交渉相手である欧米の人々の価値観を理解すること

 以上を踏まえて、今回の関税交渉をめぐるニューヨーク・タイムズの冒頭の報道について考えます。
 実際、今回の高市氏のようなパフォーマンスをしなくても、韓国は軍事も経済も日本とほぼ同じように交渉を続けています。イ・ジェミョン大統領はアメリカとの妥協を強いられているという現地での批判はありますが、実のところ、トランプ氏の訪韓を歓迎しながら、対米投資については為替変動も考慮し、長期的に柔軟に対応できる枠組みを設定できました。
 その点では、日本は多くのカードをアメリカ側に渡しすぎて、それがあとで大きなツケとならないかが気になります。
 以上の現状の中で、ただウケを狙った日本の首相の行動が滑稽に映るわけです。
 
 アメリカは、したたかな交渉相手です。実際、今回も日本は550億ドルの投資を約束したものの、今後の関税交渉での不透明感は拭えません。もちろん韓国にも似たようなリスクはあるものの、日本が負担する額とその内容はあまりにもスケールが大きすぎます。
 
 イギリスのガーディアン紙は早々に、トヨタはアメリカへの過剰投資には慎重だと報道し、ワシントンポストも、日本が妥協を強いられても、トランプ氏はまだどのようなカードを切ってくるかわからないと評論しています。そのしたたかさと狡猾さを知っているならば、アメリカ側を警戒させるような一手も持っていることをわからせるぐらいの交渉力が求められるのは当然のことです。
 
 以前、日本人ははっきりとイエスかノーかを表明するべきだという論調があり、海外では明快な意思表示をしない限り、相手からいいようにされるだけだという主張もありました。
 では、ただノーと言えばいいのでしょうか。実はアメリカでもイギリスでも、そのようなコミュニケーションは存在しません。
 大切なのは、なぜノーなのかという理由(because)を、冷静に論理的に説明することで、ただノーと強く言うだけだと、感情的な愚かな行為、あるいは不可解な行為と誤解されるだけです。
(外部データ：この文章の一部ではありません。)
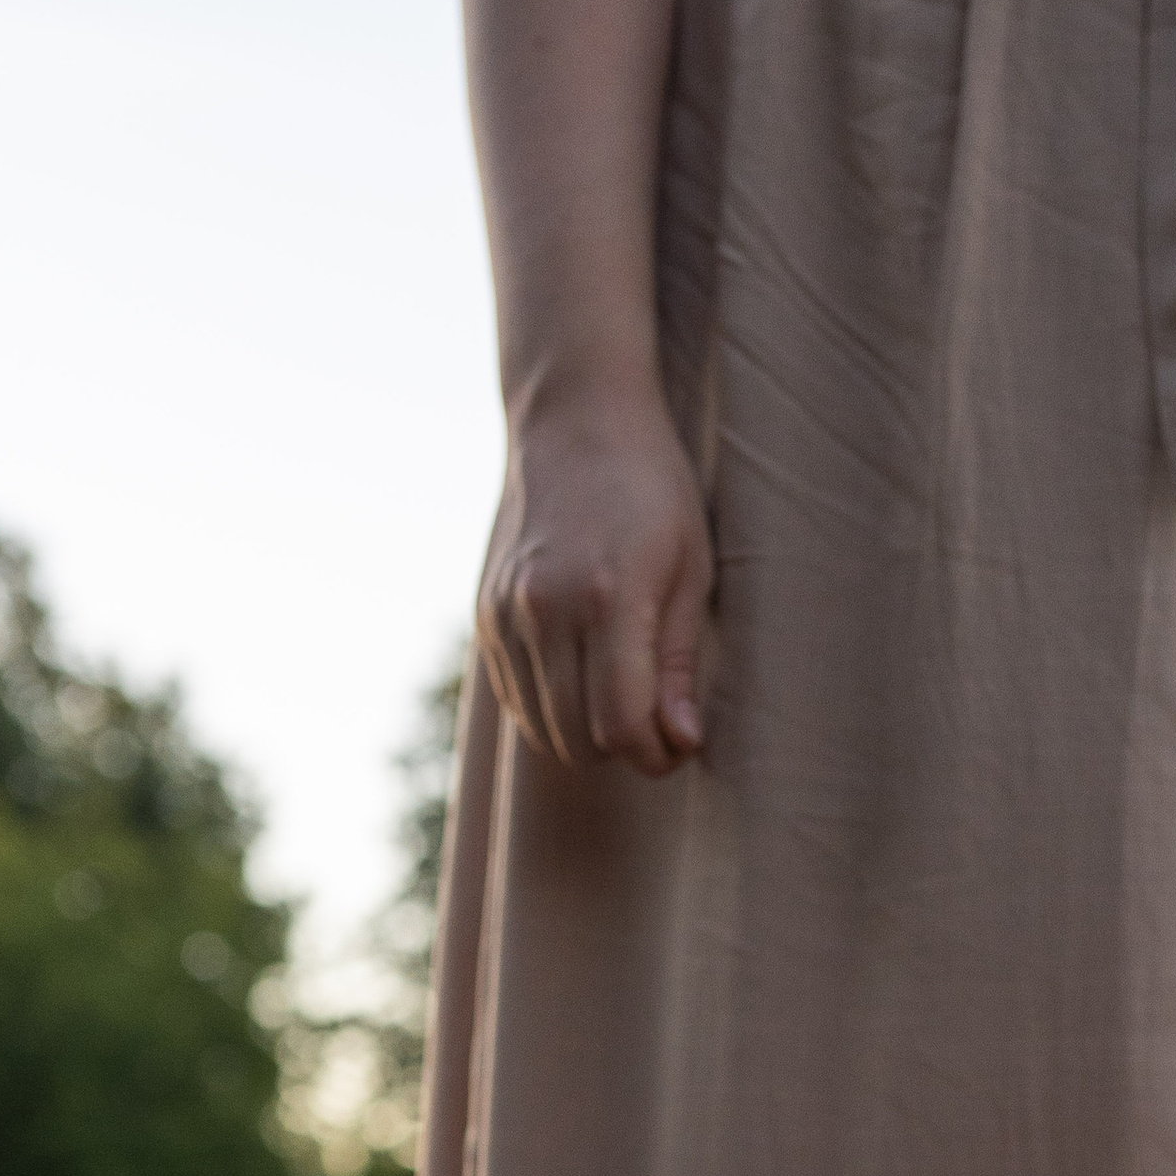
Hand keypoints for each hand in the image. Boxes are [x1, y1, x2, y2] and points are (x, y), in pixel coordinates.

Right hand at [479, 387, 712, 776]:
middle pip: (579, 741)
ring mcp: (505, 613)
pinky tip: (583, 668)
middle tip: (657, 719)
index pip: (622, 726)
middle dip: (624, 748)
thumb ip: (680, 663)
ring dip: (585, 732)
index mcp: (606, 597)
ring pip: (542, 729)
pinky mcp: (484, 614)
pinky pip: (517, 698)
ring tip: (621, 692)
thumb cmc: (653, 491)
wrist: (575, 420)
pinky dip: (552, 705)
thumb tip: (680, 741)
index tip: (681, 741)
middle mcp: (545, 609)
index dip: (658, 754)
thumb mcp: (691, 571)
日本人はこの ”because” の表明が曖昧で下手なのです。
 
 今回の首相の米軍基地での対応は、これと通じるものがありそうです。
 アメリカで仕事をした経験もあるはずの首相が、ただアメリカ人が喜ぶポーズをとればリーダーとして注目されると誤解していることに、大きな危機感を覚えてしまいます。
 そして、この事実を知らず、首相の行動を評価している人が意外と多いのには少々驚きです。欧米の人々が日本人や日本社会を理解していないという不満があるのと同様に、日本人も彼らが何を価値とするかという意識への理解がいまだに充分ではないのです。
 

新政権への期待だけでなく冷静な評価も必要

 よく交渉をしたあと、お互いに握手をしたにもかかわらずアメリカ側がその後異なる対応をしているという報道を耳にします。これも文化の異なるアメリカとのコミュニケーションの方法を誤った結果かもしれません。まず、自らが思っているより明快にきっぱりと主張し、主張が相手に通じているかしつこいほどに確認する習慣をつけたいものです。これは英語の能力ではなく、交渉の能力の問題なのです。
 
 今回の高市氏の首相就任で、日本の世論は過去のことなどなかったかのように、新政権へ期待していることが報じられます。
 しかし、その背景に今世界でおきている不条理で複雑な利害の対立に日本が耐えていけるのかという評価を、今一度しっかりとして欲しいと思うのです。